In pediatric patients, the surgical recurrence is also a subject of interest in several retrospective studies (Gut 1998;43:634–8;Am Surg 1998;41:1577–80;Gut 1991;32:491–5;Br J Surg 1990;77:891–4). The true incidence of recurrence is unknown, and different types of anastomoses have not been studied. Different methods, types of surgery, and a mixed population of patients make it difficult to compare the data from these studies in meta-analysis fashion. However, several observations are common. Children with extensive disease have higher risk of recurrence, children with early recurrence have a tendency to have longer lasting disease, significant growth and in some cases catch-up growth is achieved after surgery (especially if the surgery is performed before puberty or in patients with delayed bone age), and quality of life is significantly improved after surgery.

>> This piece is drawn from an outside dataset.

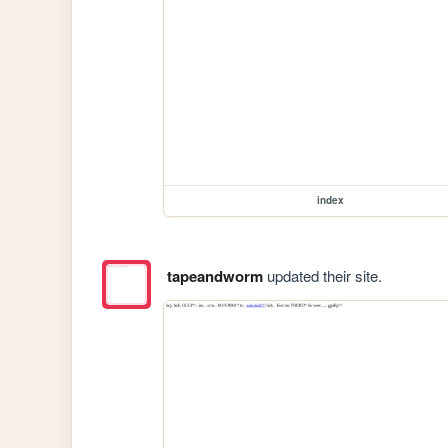
index
tapeandworm
updated their site.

In one adult trial, authors went so far as to randomize patients to surgery strictly to improve quality of life (Am J Surg 1997;174:339–41). In this group, improvement of life quality was noted with shorter hospital stays, no anastomotic leaks, no late complications, and only one reoperation in 21 patients (mean follow-up of 50 months).
In conclusion, side-to-side stapled anastomosis may be the procedure of choice for bowel resection in pediatric patients with Crohn's disease. Larger prospective and well-randomized studies with a longer follow-up are needed. Early perioperative medical treatment could contribute to the reduction of postoperative recurrence and also warrants further investigation. Traditionally, surgery is the last resort for patients with Crohn's disease, unless it is performed emergently. Early involvement of pediatric surgeons in the treatment process, with a more liberal approach in carefully selecting pediatric patients with localized Crohn's disease could have a beneficial effect, resulting in improved growth, better disease control, and better quality of life.